The $700B bailout may seem like we're bailing out the banks. However, our entire economy revolves around our banks. Many lost money on risky mortgages, that's true. However, due to the anxiety in our society, many people are pulling their cash. No cash means banks can't loan money. If they can't loan money, or have to call due or close credit lines, businesses can't borrow in order to fund or expand their operations. If businesses can't operate, they have to close doors or cut jobs. It's a downward spiral that is all dependent on a healthy banking industry. The bailout is necessary as a stop-gap at a minimum, without it a depression is almost guaranteed. At least with it, we have a chance. It's people's lack of understanding and poor *attitude* towards the bailout that are having lingering negative affects on the stock market.

anon19045
Post 6

I agree with the Author(s) of this article/definition of a depression. And I think, the problem is not the greed of *evil* corporations but the ineptitude of our government. We (American's) have slept while our representatives in government have made back door and not so back door deals to send jobs overseas. There is a tipping point where there isn't enough money flowing into the economy as a matter of personal income to sustain it. A tipping point. In my opinion we are at that tipping point.

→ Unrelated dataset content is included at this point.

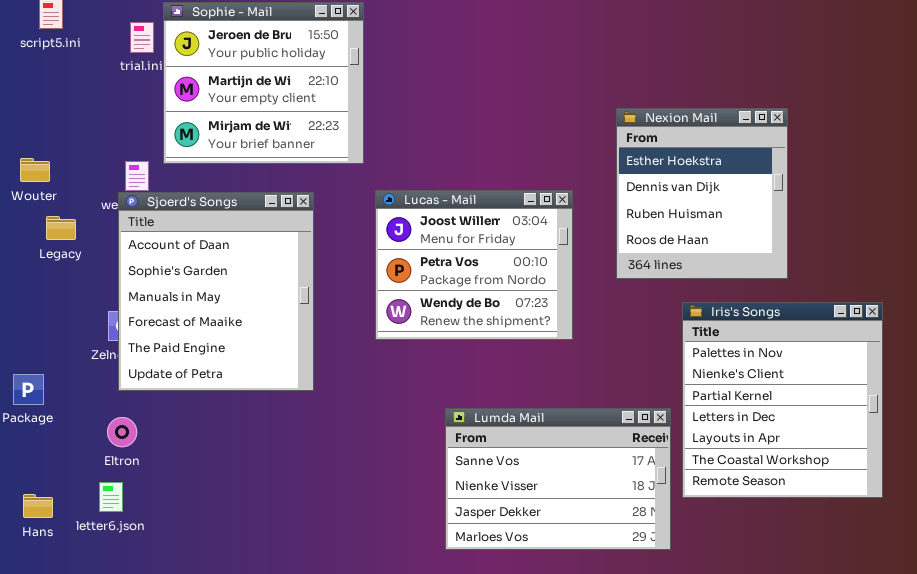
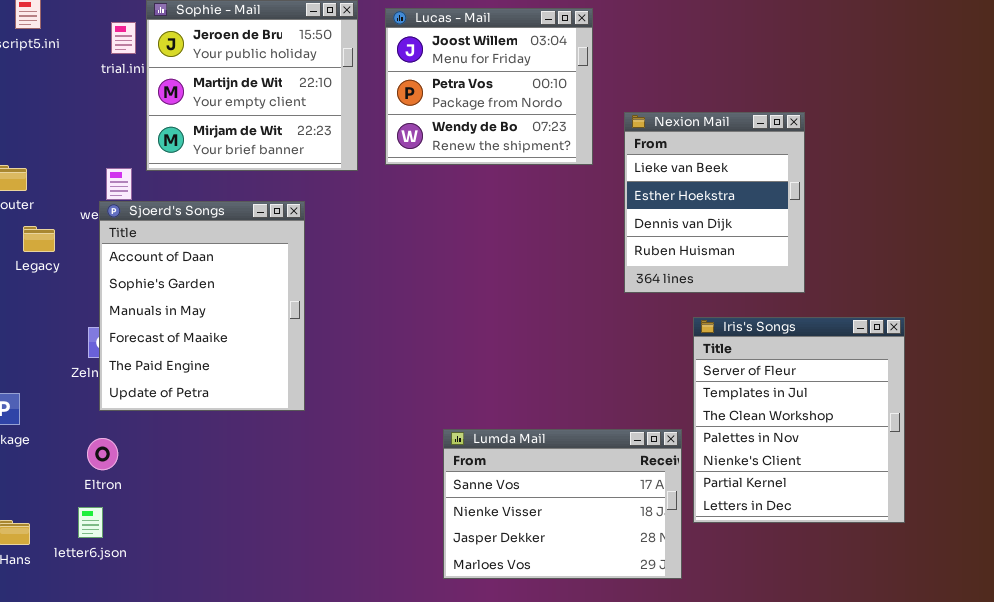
Nexion Mail: [616,108,788,279] -> [624,112,805,293], scrolled up 1 row
Lucas - Mail: [375,190,573,340] -> [385,8,593,165], moved
Iris's Songs: [682,302,883,498] -> [693,317,905,523], scrolled up 3 rows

In my opinion we were in trouble when the government started reducing spending on science and education programs. It is this research which helped spawn the greatest period of economic growth in the worlds history not just our own. Even if the government recognizes this, it is too late, it will take many months/years for the economy to stabilize and real positive growth to resume.

Hopefully I'm wrong on this but it seems to me that the gov. hasn't even begun to address the core issues affecting the economy only the symptoms.

anon18824
Post 5

if acting like everything is ok will make the price of gas and food go down, I'm all for giving it a try.

anon18588
Post 4

When you can't afford housing, gasoline, the costs of a loaf of bread-you're starving on a steady job-this is due to greed, giving large corporations all the power they need without govt. control, and scaring people off from the stock market because stupid media hype. There is no sense in calling our economy a depression-we just need to clean the out deadheads in Washington and hire some intelligent folks to run our country.

anon18448
Post 3

I would be cautious of this attitude of "pretend it does not exist and it will go away". We are now expected to pay $700B in bailouts to criminal banking empires. How can you pretend that there is not a economic failure when unemployment is at an all time high, markets are crashing and gas is $4 or 5 a gallon. We are overspent and out of gas in foreign policy and cannot afford another day in the Middle East. But...we keep writing checks. The attitude to me would seem to make you feel that if you ignore a brain tumor it will just go away. Economic fears do contribute to mass panic. But it should cause us to take corrective action, not evasive action. We need to prosecute the guilty and take America back from the corporate greedy. Who will pay for our overinflated industry? The way I see it...this opens us up for some outside buyers. Do not pretend there is not a problem…go after the scum bags that caused it. Lets hold them accountable…instead of giving the the nations check book!

anon18149
Post 2

I totally agree with BreadCrumbs, if it wasn't for Media Hype and scare mongering, people would spend and everything would just roll on forward

breadcrumbs51
Post 1

The interesting thing about recessions and depressions is that if everyone just acted like we weren't in a recession/depression, we would be much better off. Once people start acting on their economic fears, it gets really bad.